Of course "by quicker" I meant  : requiring less typing ;-)
I do not doubt that MapLevelParts can be very useful, although as a 
general principle I prefer to consider each such problem individually 
and try to find the most suitable approach  rather than rely on a 
universal function. My main reason is that doing so is a good practice 
in Mathematica programming.

Andrzej


On 1 Jun 2004, at 23:03, David Park wrote:

> I suspected I would get some alternative methods to simplify, but I 
> don't
> think that they are all that obvious, and therefore not quicker. I 
> still
> think a MapLevelParts command would be useful. It complements MapAt and
> gives much better direct control at manipulating expressions.
>
> David Park
> djmp at earthlink.net
> http://home.earthlink.net/~djmp/
>
> From: Andrzej Kozlowski [mailto:akoz at mimuw.edu.pl]
To: mathgroup at smc.vnet.net
>
> A quicker way to get the same answer is:
>
> step1 = 1/(s^3 + 2*s^2 + 2*s + 1) /. s -> I*w
>
> Collect[ComplexExpand[step1] /. I -> i, i,
>     Simplify] /. i -> I
>
>
> (1 - 2*w^2)/(w^6 + 1) + (I*w*(w^2 - 2))/(w^6 + 1)
>
> P.S. Although it is true one can't use j, one can use the character
> entered as  escape j j escape, which looks like a fancy j.
>
>
> Andrzej Kozlowski
> Chiba, Japan
> http://www.mimuw.edu.pl/~akoz/
>
>
>
>
> On 1 Jun 2004, at 16:02, David Park wrote:
>
>> You can't use j.

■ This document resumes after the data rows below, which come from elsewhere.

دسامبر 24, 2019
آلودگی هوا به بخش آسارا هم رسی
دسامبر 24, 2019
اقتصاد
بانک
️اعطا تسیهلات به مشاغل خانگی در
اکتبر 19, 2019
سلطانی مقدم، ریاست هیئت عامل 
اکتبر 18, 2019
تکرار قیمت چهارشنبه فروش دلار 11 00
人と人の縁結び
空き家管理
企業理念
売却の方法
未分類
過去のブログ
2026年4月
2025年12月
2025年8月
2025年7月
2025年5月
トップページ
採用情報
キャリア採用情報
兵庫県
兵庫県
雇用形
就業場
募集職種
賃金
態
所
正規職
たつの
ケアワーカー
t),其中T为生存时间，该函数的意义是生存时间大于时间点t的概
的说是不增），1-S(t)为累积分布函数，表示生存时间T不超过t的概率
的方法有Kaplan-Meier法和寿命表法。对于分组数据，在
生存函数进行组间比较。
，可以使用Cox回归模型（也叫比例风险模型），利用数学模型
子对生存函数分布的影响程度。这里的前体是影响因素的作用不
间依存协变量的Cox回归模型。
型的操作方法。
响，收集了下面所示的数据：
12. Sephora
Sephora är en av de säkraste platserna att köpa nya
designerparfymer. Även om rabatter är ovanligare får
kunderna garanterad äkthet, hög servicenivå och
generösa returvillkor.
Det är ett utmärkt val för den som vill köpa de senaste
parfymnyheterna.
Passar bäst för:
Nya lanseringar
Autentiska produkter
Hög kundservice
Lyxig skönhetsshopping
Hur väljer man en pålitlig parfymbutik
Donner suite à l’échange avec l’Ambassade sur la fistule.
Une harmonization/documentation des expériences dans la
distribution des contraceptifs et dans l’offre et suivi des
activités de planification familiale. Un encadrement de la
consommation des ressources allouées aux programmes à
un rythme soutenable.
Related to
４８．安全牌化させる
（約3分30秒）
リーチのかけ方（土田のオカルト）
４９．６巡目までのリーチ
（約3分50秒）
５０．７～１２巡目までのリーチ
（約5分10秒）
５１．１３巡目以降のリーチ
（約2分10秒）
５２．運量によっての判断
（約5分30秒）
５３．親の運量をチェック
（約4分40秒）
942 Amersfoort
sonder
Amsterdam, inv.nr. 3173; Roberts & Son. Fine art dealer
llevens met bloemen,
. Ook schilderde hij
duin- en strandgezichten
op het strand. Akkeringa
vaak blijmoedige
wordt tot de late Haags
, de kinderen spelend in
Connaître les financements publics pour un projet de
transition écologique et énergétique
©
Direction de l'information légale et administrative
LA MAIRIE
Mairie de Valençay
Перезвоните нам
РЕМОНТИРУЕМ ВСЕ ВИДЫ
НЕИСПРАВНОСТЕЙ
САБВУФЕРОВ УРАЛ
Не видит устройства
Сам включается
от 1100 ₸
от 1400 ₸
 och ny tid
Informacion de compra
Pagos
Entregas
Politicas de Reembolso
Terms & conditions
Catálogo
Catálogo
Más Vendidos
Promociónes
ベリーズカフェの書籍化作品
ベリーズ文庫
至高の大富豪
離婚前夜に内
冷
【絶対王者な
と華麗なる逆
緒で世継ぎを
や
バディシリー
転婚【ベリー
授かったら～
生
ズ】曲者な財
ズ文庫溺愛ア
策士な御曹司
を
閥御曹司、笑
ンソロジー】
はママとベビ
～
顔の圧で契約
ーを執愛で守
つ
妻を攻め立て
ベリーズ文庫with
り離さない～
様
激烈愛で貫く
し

Use the Mathematica I.
>>
>> step1 = 1/(s^3 + 2*s^2 + 2*s + 1) /. s -> I*w
>>
>> Then you can separate into real and imaginary parts by using
>> ComplexExpand.
>>
>> step2 = ComplexExpand[step1]
>> 1/((1 - 2*w^2)^2 + (2*w - w^3)^2) -
>>   (2*w^2)/((1 - 2*w^2)^2 + (2*w - w^3)^2) +
>>   I*(-((2*w)/((1 - 2*w^2)^2 + (2*w - w^3)^2)) +
>>     w^3/((1 - 2*w^2)^2 + (2*w - w^3)^2))
>>
>> But how do we further simplify that? We can't use Simplify or Together
>> on
>> the entire expression because that mixes the real and imaginary parts
>> together again. We can get a partial simplification by mapping
>> Simplify onto
>> the parts.
>>
>> step3 = Simplify /@ step2
>> 1/(1 + w^6) - (2*w^2)/(1 + w^6) + (I*w*(-2 + w^2))/
>>    (1 + w^6)
>>
>> But the expression could be further simplified by using Together on 
>> the
>> first two terms. Unfortunately Mathematica doesn't provide any direct
>> method
>> of doing that other than resorting to a rule that duplicates the parts
>> on
>> the lhs. I think that Mathematica needs an additional routine that
>> would
>> complement MapAt. I call it MapLevelParts and it maps a function to a
>> subset
>> of level parts in an expression. The common application would be to a
>> subset
>> of terms in a Plus expression or a subset of factors in a Times
>> expression.
>>
>> MapLevelParts::usage =
>>     "MapLevelParts[function, {topposition, levelpositions}][expr] will
>> map \
>> the function onto the selected level positions in an expression. \
>> Levelpositions is a list of the selected parts. The function is
>> applied to \
>> them as a group and they are replaced with a single new expression.
>> Other \
>> parts not specified in levelpositions are left unchanged.\nExample:\na
>> + b +
>> \
>> c + d + e // MapLevelParts[f, {{2,4,5}}] -> a + c + f[b + d + e]";
>>
>> MapLevelParts[func_,
>>       part : {toppart___Integer?Positive,
>>           subp : {_Integer?Positive,
>> eprest__Integer?Positive}}][expr_] :=
>>   Module[{work, subparts, npos, null, i, nnull = Length[{eprest}]},
>>     work = func@Part[expr, Sequence @@ part];
>>     subparts = Thread[{toppart, subp}];
>>     newparts = {work, Table[null[i], {i, 1, nnull}]} // Flatten;
>>     npos = Partition[Range[nnull + 1], 1];
>>     ReplacePart[expr, newparts, subparts, npos] /. null[_] ->
>> Sequence[]
>>     ]
>>
>> Now we can use Together on just the first two terms of the sum.
>>
>> step3 // MapLevelParts[Together, {{1, 2}}]
>> (1 - 2*w^2)/(1 + w^6) + (I*w*(-2 + w^2))/(1 + w^6)
>>
>> David Park
>>
>
>
>